Two Holly Springs men arrested in Oxford felony shoplifting case
A shoplifting call on Ed Perry Boulevard ended with two Holly Springs men jailed and charged with felony shoplifting, a case that shows how quickly retail theft can reach court in Oxford.

Oxford police turned a shoplifting report at an Ed Perry Boulevard business into felony charges after officers located two suspects at the scene, a reminder that retail theft in Oxford can quickly move from a store complaint to a court case with jail time and bond hearings.
The Oxford Police Department said officers responded April 13 to the business after a manager reported a shoplifter. Once on scene, officers spoke with the manager and identified the suspects as Michael Smith, 54, and Marvin Sanders, 51, both of Holly Springs. Both men were taken into custody and booked on charges of conspiracy to commit a crime and felony shoplifting before later appearing before a municipal court judge for their initial bond hearings. They were also taken to the Lafayette County Jail.

The felony charge matters because Mississippi law draws a clear line between misdemeanor theft and a more serious crime. Shoplifting becomes a felony when the total value of merchandise exceeds $1,000, and the law also allows prosecutors in some cases to combine merchandise taken from three or more establishments in the same jurisdiction over 30 or fewer days. A 2024 change to state law also clarified that shoplifting done with others, including conduct that helps, encourages or aids the theft, can be prosecuted as a felony when the value threshold is met.

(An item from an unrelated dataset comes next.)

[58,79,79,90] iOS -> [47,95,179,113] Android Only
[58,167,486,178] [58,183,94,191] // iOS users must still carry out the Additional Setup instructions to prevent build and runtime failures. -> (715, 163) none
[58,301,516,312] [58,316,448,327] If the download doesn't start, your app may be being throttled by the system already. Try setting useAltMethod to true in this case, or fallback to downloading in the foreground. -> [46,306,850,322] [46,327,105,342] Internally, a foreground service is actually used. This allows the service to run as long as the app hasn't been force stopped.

For Oxford merchants, especially along the Ed Perry Boulevard and Sisk Avenue corridor tied to Oxford Commons, the case underscores the cost of repeat theft concerns. Store loss-prevention efforts, employee time and calls for police all add to the burden when a theft report requires a full law-enforcement response. For officers, the case is part of the routine property-crime work that can tie up time and resources even when the theft begins as a single store incident.

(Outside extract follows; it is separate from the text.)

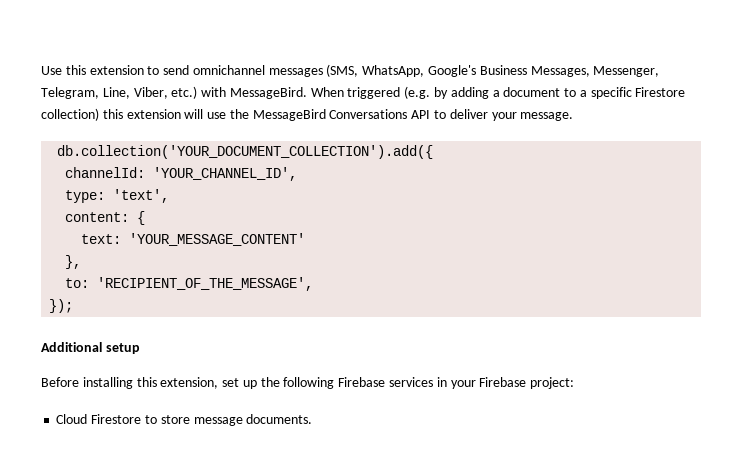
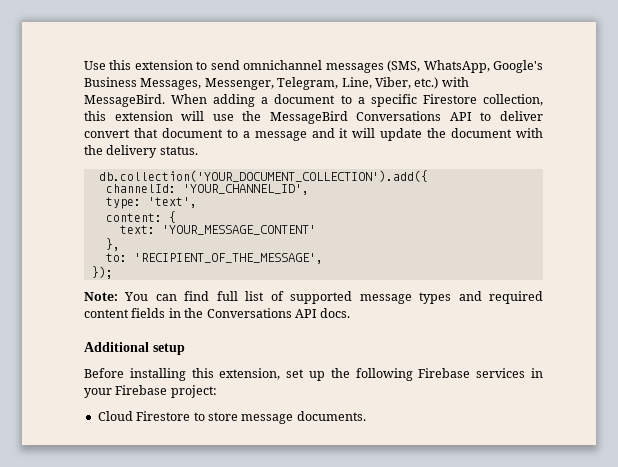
[347,86,449,99] triggered (e.g. by -> (208, 99) none
[41,108,99,121] collection) -> [482,94,543,106] collection,
[491,112,574,121] your message. -> [84,128,543,141] [84,145,198,158] convert that document to a message and it will update the document with the delivery status.
(74, 306) none -> [84,291,543,304] [84,308,351,318] // Note: You can find full list of supported message types and required content fields in the Conversations API docs.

The case also showed cooperation across North Mississippi law enforcement. The Oxford Police Department credited the Marshall County Sheriff’s Department and the Holly Springs Police Department for assistance. In a busy college town and county seat, where retail traffic moves constantly through the Oxford Commons area, the arrests signaled that even a theft call at a single store can escalate fast once police connect the suspects to the merchandise and the law’s felony threshold.